Starting an unconditional generation experiment

lmnt-com / diffwave

DiffWave is a fast, high-quality neural vocoder and waveform synthesizer.

Apache License 2.0

778 stars 113 forks source link

Starting an unconditional generation experiment #5

Closed ladium493 closed 4 years ago

ladium493 commented 4 years ago

For unconditional generation, is that changing y = self.dilated_conv(y) + conditioner in model.py to y = self.dilated_conv(y) avaliable?

And how to generate samples?

sharvil commented 4 years ago

I haven't experimented too much with unconditional generation yet. You'll have to make the code changes yourself if you want to play with it before I get around to making the changes.

Besides removing the conditioning network, you'll also need to increase the receptive field size so that it covers the entire utterance. Specifically:

increase number of layers to 36
increase dilation cycle length to 12
increase diffusion steps to 200
increase residual channels to 256
use a linear spaced noise schedule covering [1e-4, 2e-2]

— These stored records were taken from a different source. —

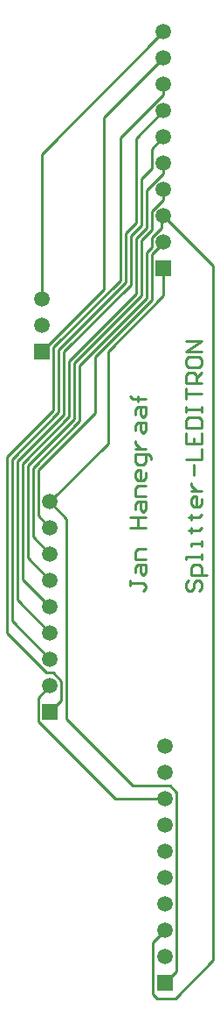
<source format=gtl>
G04*
G04 #@! TF.GenerationSoftware,Altium Limited,Altium Designer,21.1.1 (26)*
G04*
G04 Layer_Physical_Order=1*
G04 Layer_Color=255*
%FSLAX25Y25*%
%MOIN*%
G70*
G04*
G04 #@! TF.SameCoordinates,1B7210B6-2D31-40D9-95A8-5B08F62603AF*
G04*
G04*
G04 #@! TF.FilePolarity,Positive*
G04*
G01*
G75*
%ADD11C,0.01000*%
%ADD12C,0.05906*%
%ADD13R,0.05906X0.05906*%
D11*
X147047Y381219D02*
Y435444D01*
X131453Y327715D02*
Y348925D01*
X125453Y353968D02*
X151047Y379562D01*
X163500Y375316D02*
Y385600D01*
X161000Y108200D02*
X168000D01*
X140828Y377828D02*
Y442928D01*
X121453Y355624D02*
X147047Y381219D01*
X159500Y129500D02*
X164000Y134000D01*
X129453Y349754D02*
X155047Y375348D01*
X149047Y380390D02*
Y398959D01*
X159500Y109700D02*
X161000Y108200D01*
X131453Y348925D02*
X157047Y374520D01*
X159047Y373692D02*
Y390927D01*
X129453Y328544D02*
Y349754D01*
X182500Y122700D02*
Y386600D01*
X117000Y354000D02*
X140828Y377828D01*
X151047Y379562D02*
Y397930D01*
X142219Y319219D02*
Y354035D01*
X153047Y376177D02*
Y397101D01*
X142219Y354035D02*
X163500Y375316D01*
Y405600D02*
X182500Y386600D01*
X155047Y375348D02*
Y396273D01*
X159500Y109700D02*
Y129500D01*
X123453Y354796D02*
X149047Y380390D01*
X127453Y329372D02*
Y350582D01*
X137297Y330731D02*
Y351942D01*
X127453Y350582D02*
X153047Y376177D01*
X168000Y108200D02*
X182500Y122700D01*
X137297Y351942D02*
X159047Y373692D01*
X120000Y217000D02*
X124453Y221453D01*
Y228844D01*
X121297Y232000D02*
X124453Y228844D01*
X118703Y232000D02*
X121297D01*
X103547Y247156D02*
X118703Y232000D01*
X103547Y247156D02*
Y313952D01*
X121453Y331857D01*
Y355624D01*
X147047Y435444D02*
X163500Y451897D01*
Y455600D01*
X120000Y297000D02*
X126500Y290500D01*
Y214300D02*
Y290500D01*
Y214300D02*
X151800Y189000D01*
X166000D01*
X168500Y186500D01*
Y118500D02*
Y186500D01*
X164000Y114000D02*
X168500Y118500D01*
X140828Y442928D02*
X163500Y465600D01*
X120000Y287000D02*
Y287220D01*
X115547Y291673D02*
X120000Y287220D01*
X115547Y291673D02*
Y308981D01*
X137297Y330731D01*
X159047Y390927D02*
X163500Y395380D01*
Y395600D01*
X120000Y237000D02*
Y237220D01*
X105547Y251673D02*
X120000Y237220D01*
X105547Y251673D02*
Y313124D01*
X123453Y331029D01*
Y354796D01*
X149047Y398959D02*
X153047Y402959D01*
Y435147D01*
X163500Y445600D01*
X120000Y267000D02*
Y267220D01*
X111547Y275673D02*
X120000Y267220D01*
X111547Y275673D02*
Y310638D01*
X129453Y328544D01*
X155047Y396273D02*
X159047Y400273D01*
Y407444D01*
X163500Y411897D01*
Y415600D01*
X109547Y267453D02*
X120000Y257000D01*
X109547Y267453D02*
Y311467D01*
X127453Y329372D01*
X153047Y397101D02*
X157047Y401101D01*
Y415444D01*
X163500Y421897D01*
Y425600D01*
X120000Y297000D02*
X142219Y319219D01*
X120000Y277000D02*
Y277220D01*
X113547Y283673D02*
X120000Y277220D01*
X113547Y283673D02*
Y309810D01*
X131453Y327715D01*
X157047Y374520D02*
Y391756D01*
X159047Y393756D01*
Y397444D01*
X162750Y401147D01*
Y404850D01*
X163500Y405600D01*
X120000Y247000D02*
Y247220D01*
X107547Y259673D02*
X120000Y247220D01*
X107547Y259673D02*
Y312295D01*
X125453Y330201D01*
Y353968D01*
X151047Y397930D02*
X155047Y401930D01*
Y419756D01*
X159047Y423756D01*
Y431147D01*
X163500Y435600D01*
X144973Y184000D02*
X164000D01*
X115547Y213426D02*
X144973Y184000D01*
X115547Y213426D02*
Y222547D01*
X120000Y227000D01*
X117000Y374000D02*
Y429100D01*
X163500Y475600D01*
X150808Y266999D02*
Y264999D01*
Y265999D01*
X155806D01*
X156806Y264999D01*
Y264000D01*
X155806Y263000D01*
X152807Y269998D02*
Y271997D01*
X153807Y272997D01*
X156806D01*
Y269998D01*
X155806Y268998D01*
X154807Y269998D01*
Y272997D01*
X156806Y274996D02*
X152807D01*
Y277995D01*
X153807Y278995D01*
X156806D01*
X150808Y286992D02*
X156806D01*
X153807D01*
Y290991D01*
X150808D01*
X156806D01*
X152807Y293990D02*
Y295989D01*
X153807Y296989D01*
X156806D01*
Y293990D01*
X155806Y292990D01*
X154807Y293990D01*
Y296989D01*
X156806Y298988D02*
X152807D01*
Y301987D01*
X153807Y302987D01*
X156806D01*
Y307985D02*
Y305986D01*
X155806Y304986D01*
X153807D01*
X152807Y305986D01*
Y307985D01*
X153807Y308985D01*
X154807D01*
Y304986D01*
X158805Y312984D02*
Y313983D01*
X157806Y314983D01*
X152807D01*
Y311984D01*
X153807Y310984D01*
X155806D01*
X156806Y311984D01*
Y314983D01*
X152807Y316983D02*
X156806D01*
X154807D01*
X153807Y317982D01*
X152807Y318982D01*
Y319982D01*
Y323980D02*
Y325980D01*
X153807Y326979D01*
X156806D01*
Y323980D01*
X155806Y322981D01*
X154807Y323980D01*
Y326979D01*
X152807Y329978D02*
Y331978D01*
X153807Y332977D01*
X156806D01*
Y329978D01*
X155806Y328979D01*
X154807Y329978D01*
Y332977D01*
X156806Y335976D02*
X151808D01*
X153807D01*
Y334977D01*
Y336976D01*
Y335976D01*
X151808D01*
X150808Y336976D01*
X173002Y266999D02*
X172003Y265999D01*
Y264000D01*
X173002Y263000D01*
X174002D01*
X175002Y264000D01*
Y265999D01*
X176001Y266999D01*
X177001D01*
X178001Y265999D01*
Y264000D01*
X177001Y263000D01*
X180000Y268998D02*
X174002D01*
Y271997D01*
X175002Y272997D01*
X177001D01*
X178001Y271997D01*
Y268998D01*
Y274996D02*
Y276995D01*
Y275996D01*
X172003D01*
Y274996D01*
X178001Y279995D02*
Y281994D01*
Y280994D01*
X174002D01*
Y279995D01*
X173002Y285993D02*
X174002D01*
Y284993D01*
Y286992D01*
Y285993D01*
X177001D01*
X178001Y286992D01*
X173002Y290991D02*
X174002D01*
Y289991D01*
Y291991D01*
Y290991D01*
X177001D01*
X178001Y291991D01*
Y297989D02*
Y295989D01*
X177001Y294990D01*
X175002D01*
X174002Y295989D01*
Y297989D01*
X175002Y298988D01*
X176001D01*
Y294990D01*
X174002Y300988D02*
X178001D01*
X176001D01*
X175002Y301987D01*
X174002Y302987D01*
Y303987D01*
X175002Y306986D02*
Y310984D01*
X172003Y312984D02*
X178001D01*
Y316983D01*
X172003Y322981D02*
Y318982D01*
X178001D01*
Y322981D01*
X175002Y318982D02*
Y320981D01*
X172003Y324980D02*
X178001D01*
Y327979D01*
X177001Y328979D01*
X173002D01*
X172003Y327979D01*
Y324980D01*
Y330978D02*
Y332977D01*
Y331978D01*
X178001D01*
Y330978D01*
Y332977D01*
X172003Y335976D02*
Y339975D01*
Y337976D01*
X178001D01*
Y341974D02*
X172003D01*
Y344973D01*
X173002Y345973D01*
X175002D01*
X176001Y344973D01*
Y341974D01*
Y343974D02*
X178001Y345973D01*
X172003Y350972D02*
Y348972D01*
X173002Y347972D01*
X177001D01*
X178001Y348972D01*
Y350972D01*
X177001Y351971D01*
X173002D01*
X172003Y350972D01*
X178001Y353971D02*
X172003D01*
X178001Y357969D01*
X172003D01*
D12*
X163500Y405600D02*
D03*
Y475600D02*
D03*
Y465600D02*
D03*
Y455600D02*
D03*
Y445600D02*
D03*
Y435600D02*
D03*
Y425600D02*
D03*
Y415600D02*
D03*
Y395600D02*
D03*
X164000Y134000D02*
D03*
Y204000D02*
D03*
Y194000D02*
D03*
Y184000D02*
D03*
Y174000D02*
D03*
Y164000D02*
D03*
Y154000D02*
D03*
Y144000D02*
D03*
Y124000D02*
D03*
X120000Y237000D02*
D03*
Y247000D02*
D03*
Y257000D02*
D03*
Y267000D02*
D03*
Y277000D02*
D03*
Y287000D02*
D03*
Y297000D02*
D03*
Y227000D02*
D03*
X117000Y364000D02*
D03*
Y374000D02*
D03*
D13*
X163500Y385600D02*
D03*
X164000Y114000D02*
D03*
X120000Y217000D02*
D03*
X117000Y354000D02*
D03*
M02*

</source>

All of the changes I listed can be made in params.py and are tuned to the Speech Commands 0-9 dataset. Generating samples is pretty straightforward: in inference.py you'll just drop the spectrogram argument and pass in None to the model.

Let me know if you have more questions. I'd love to hear how your experiment goes!

ladium493 commented 4 years ago

Finally got some results instead of small noise. A smaller dataset is used for training (up down left right). T=20 result in some recognizable voices. Thanks for helping!

And what about adding padding to the short samples instead of deleting them? If all samples in a minibatch are deleted, the training process will be terminated, which is annoying. https://github.com/lmnt-com/diffwave/blob/master/src/diffwave/dataset.py#L56

sharvil commented 4 years ago

Great! Glad to hear you're getting something that resembles speech.

Padding is a valid way to handle short samples, though it has the effect of being less computationally efficient. Another option - especially if you have a lot of short samples which it sounds like you do - is to reduce the number of frames to train on (also in params.py).

ladium493 commented 4 years ago

Yes that works. My problems are solved. Thanks for your helping!

ladium493 commented 4 years ago

Yes that works. My problems are solved. Thanks for your helping!

moiseshorta commented 4 years ago

Hi,

I'm very curious onto how to implement the unconditional generation for my experiments as well.

Would have any code modifications on how to do this?

Thanks so much

sharvil commented 4 years ago

@moiseshorta, have you tried making the changes I described in https://github.com/lmnt-com/diffwave/issues/5#issuecomment-707326100? That should be a good starting point for your experiments.